What is considered a good credit score? :59
Reading time: 3 minutes
Credit scores are calculated using information in your credit report
Credit scores from 660 to 900 are generally considered good, very good, or excellent
There’s no “magic number” to reach when it comes to receiving better loan rates and terms
It’s an age-old question we get, and to answer it requires that we start with the basics: What is a credit score, anyway?
A credit score is a number, generally between 300 and 900, that helps determine your creditworthiness. Credit scores are calculated using information in your credit report, including your payment history; the amount of debt you have; and the length of your credit history.

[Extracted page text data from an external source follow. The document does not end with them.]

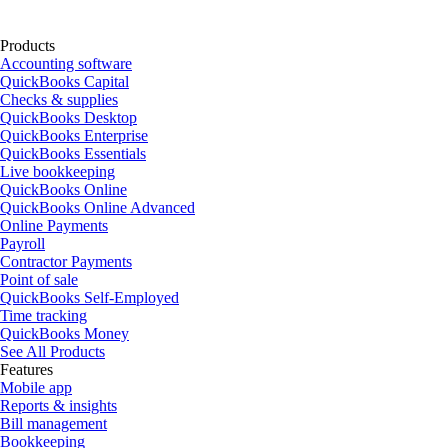
Products
Accounting software
QuickBooks Capital
Checks & supplies
QuickBooks Desktop
QuickBooks Enterprise
QuickBooks Essentials
Live bookkeeping
QuickBooks Online
QuickBooks Online Advanced
Online Payments
Payroll
Contractor Payments
Point of sale
QuickBooks Self-Employed
Time tracking
QuickBooks Money
See All Products
Features
Mobile app
Reports & insights
Bill management
Bookkeeping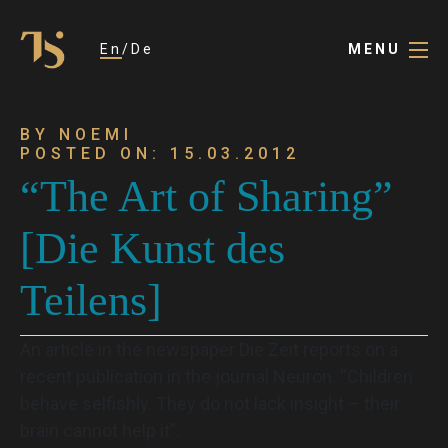
En
De
MENU
BY NOEMI
POSTED ON: 15.03.2012
“The Art of Sharing”
[Die Kunst des
Teilens]
An article in the newspaper Die Zeit reports on a
recent publication in the journal Neuron. “Children
behave selfishly. They do not lack insight – their
brain cannot help it”.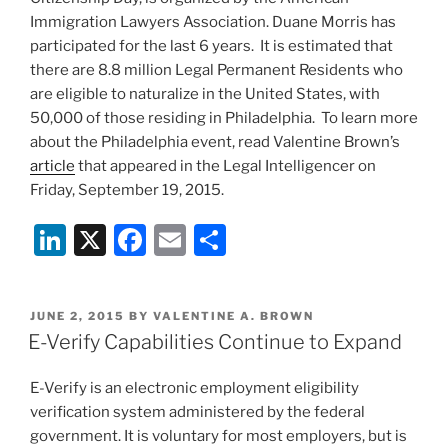
Immigration Lawyers Association. Duane Morris has
participated for the last 6 years. It is estimated that
there are 8.8 million Legal Permanent Residents who
are eligible to naturalize in the United States, with
50,000 of those residing in Philadelphia. To learn more
about the Philadelphia event, read Valentine Brown’s
article
that appeared in the Legal Intelligencer on
Friday, September 19, 2015.
Li
X
F
E
S
n
a
m
h
k
c
ai
ar
POSTED
JUNE 2, 2015
BY
VALENTINE A. BROWN
e
e
l
e
ON
E-Verify Capabilities Continue to Expand
dI
b
E-Verify is an electronic employment eligibility
n
o
verification system administered by the federal
o
government. It is voluntary for most employers, but is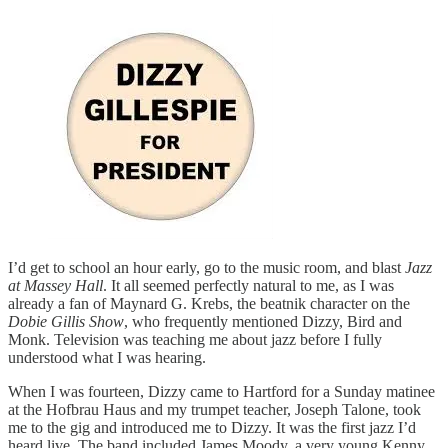
I’d get to school an hour early, go to the music room, and blast
Jazz
at Massey Hall
. It all seemed perfectly natural to me, as I was
already a fan of Maynard G. Krebs, the beatnik character on the
Dobie Gillis Show
, who frequently mentioned Dizzy, Bird and
Monk. Television was teaching me about jazz before I fully
understood what I was hearing.
When I was fourteen, Dizzy came to Hartford for a Sunday matinee
at the Hofbrau Haus and my trumpet teacher, Joseph Talone, took
me to the gig and introduced me to Dizzy. It was the first jazz I’d
heard live. The band included James Moody, a very young Kenny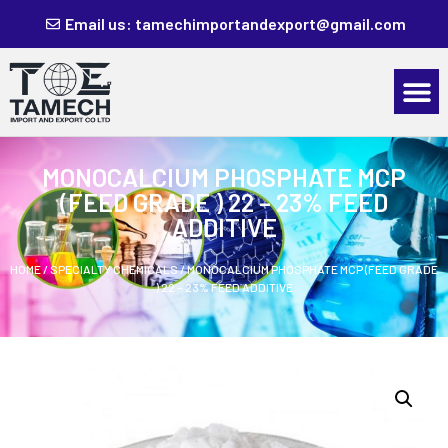
Email us: tamechimportandexport@gmail.com
MONOCALCIUM PHOSPHATE MCP
(FEED GRADE ) 22 – 23% FEED
ADDITIVE
HOME
/
SPECIALTY CHEMICALS
/ MONOCALCIUM PHOSPHATE MCP (FEED GRADE
) 22 – 23% FEED ADDITIVE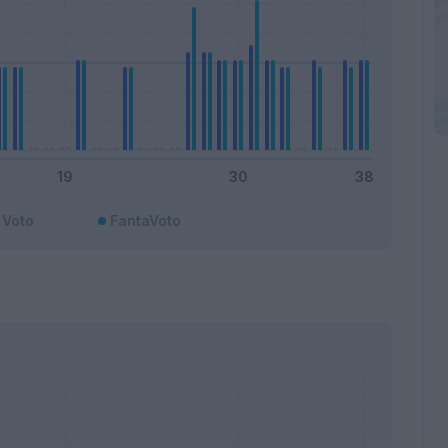
Voto
FantaVoto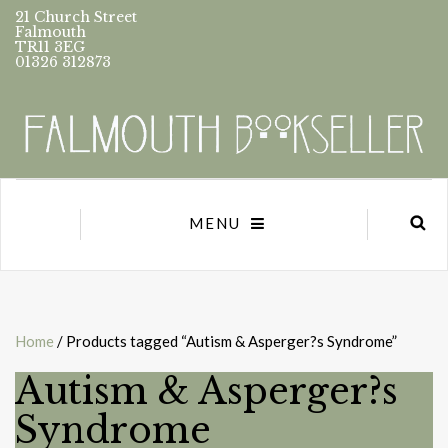
21 Church Street
Falmouth
TR11 3EG
01326 312873
MENU
Home
/ Products tagged “Autism & Asperger?s Syndrome”
Autism & Asperger?s
Syndrome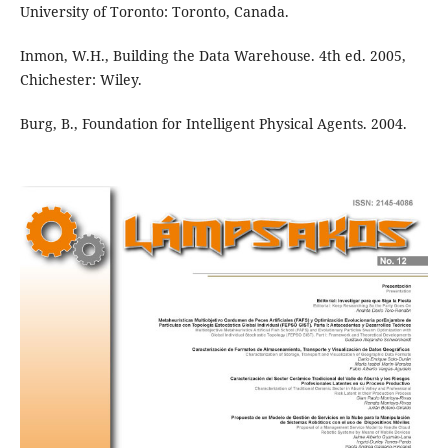
University of Toronto: Toronto, Canada.
Inmon, W.H., Building the Data Warehouse. 4th ed. 2005,
Chichester: Wiley.
Burg, B., Foundation for Intelligent Physical Agents. 2004.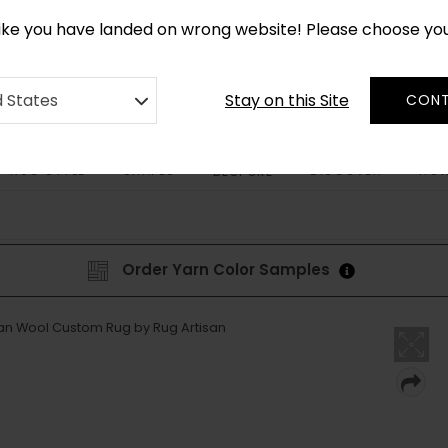
CUSTOM MADE RUGS IN 2-3 WEEKS
like you have landed on wrong website! Please choose yo
Stay on this Site
d States
CONT
RUG STYLE
SHAPES
DISCOVER
HOW
BESPOKE
Order Yarn Color Samples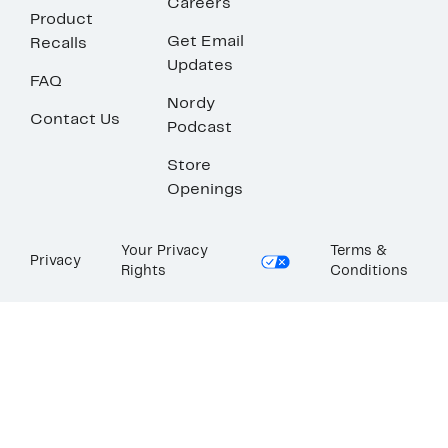
Careers
Product
Get Email
Recalls
Updates
FAQ
Nordy
Contact Us
Podcast
Store
Openings
Your Privacy
Terms &
Privacy
Rights
Conditions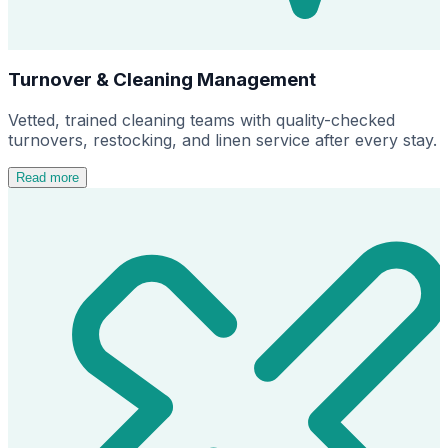
Turnover & Cleaning Management
Vetted, trained cleaning teams with quality-checked
turnovers, restocking, and linen service after every stay.
Read more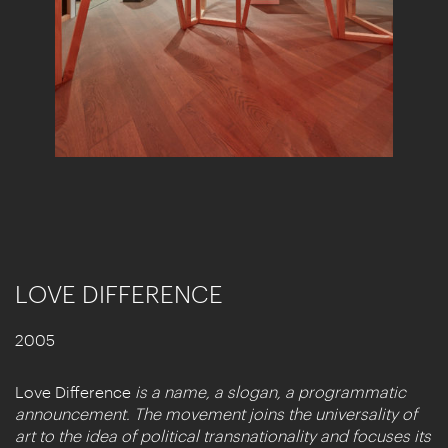
LOVE DIFFERENCE
2005
Love Difference
is a name, a slogan, a programmatic
announcement. The movement joins the universality of
art to the idea of political transnationality and focuses its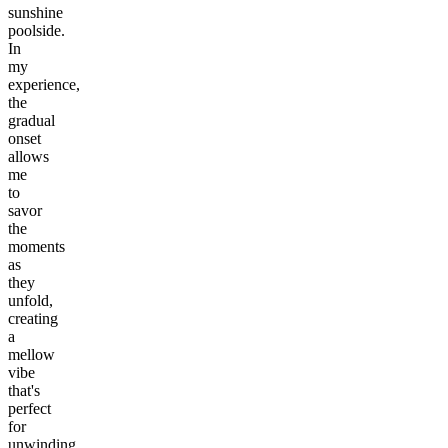
sunshine
poolside.
In
my
experience,
the
gradual
onset
allows
me
to
savor
the
moments
as
they
unfold,
creating
a
mellow
vibe
that's
perfect
for
unwinding.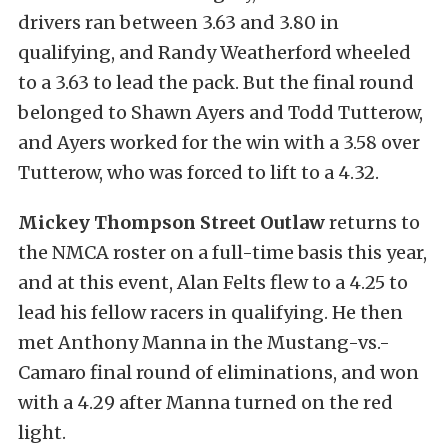
drivers ran between 3.63 and 3.80 in
qualifying, and Randy Weatherford wheeled
to a 3.63 to lead the pack. But the final round
belonged to Shawn Ayers and Todd Tutterow,
and Ayers worked for the win with a 3.58 over
Tutterow, who was forced to lift to a 4.32.
Mickey Thompson Street Outlaw
returns to
the NMCA roster on a full-time basis this year,
and at this event, Alan Felts flew to a 4.25 to
lead his fellow racers in qualifying. He then
met Anthony Manna in the Mustang-vs.-
Camaro final round of eliminations, and won
with a 4.29 after Manna turned on the red
light.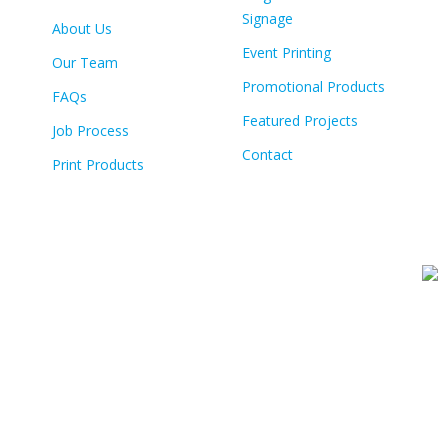
Signage
About Us
Event Printing
Our Team
Promotional Products
FAQs
Featured Projects
Job Process
Contact
Print Products
© Copyright
2026 Colour Tech | All Rights Reserved | Built By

Credit scores are intended to help lenders, creditors and others make fair decisions on whether or not to “take a risk” on someone. The risk might involve giving that person a loan (will they repay it?), offering a credit card (will they make timely payments?) or approving their apartment rental application (will they pay their rent?).
While your credit score is important, it is only one of several pieces of information an organization will typically use to determine your creditworthiness.
It’s also important to remember that everyone’s financial and credit situation is different, and there’s no “magic number” to reach when it comes to receiving better loan rates and terms.
There are many different credit score models used today by lenders and other organizations. These scores all have the same goal: to predict a consumer’s likelihood to pay their bills. There are some differences around how the various data elements on a credit report factor into the score calculations.
Although credit scoring models vary, generally, credit scores from 660 to 724 are considered good; 725 to 759 are considered very good; and 760 and up are considered excellent. Higher credit scores mean you have demonstrated responsible credit behaviour in the past, which may make potential lenders and creditors more confident about your ability to repay a debt when evaluating your request for credit.
Lenders generally see those with credit scores 660 and up as acceptable or lower-risk borrowers. Those with credit scores below 660 may be less likely to qualify for better loan terms. Those with lower scores who fall into the “poor” credit range (generally below 560) are more likely to have difficulty getting credit or qualifying for better loan terms.
How Do Your Actions Impact Credit Scores?
Here are some tried and true things to keep top of mind as you begin to establish – or maintain – good credit:
Pay your bills on time, every time. This doesn’t just include credit cards – late or missed payments on other accounts, such as cell phones, may be reported to the credit bureaus, which may impact your credit scores. If you’re having trouble paying a bill, contact the lender immediately. Don’t skip payments, even if you’re disputing a bill.
Keep your credit card balance well below the limit. A higher balance compared to your credit limit may impact your credit score.
Apply for credit sparingly. Applying for multiple credit accounts within a short time period may impact your credit score.
Check your credit reports regularly. Request a free copy of your credit report and check it to make sure your personal information is correct and there is no inaccurate or incomplete account information. If you find information you believe is inaccurate or incomplete, contact the lender or creditor. You can also file a dispute with the credit bureau that provided the report. Remember: checking your own credit report or credit score won’t affect your credit scores.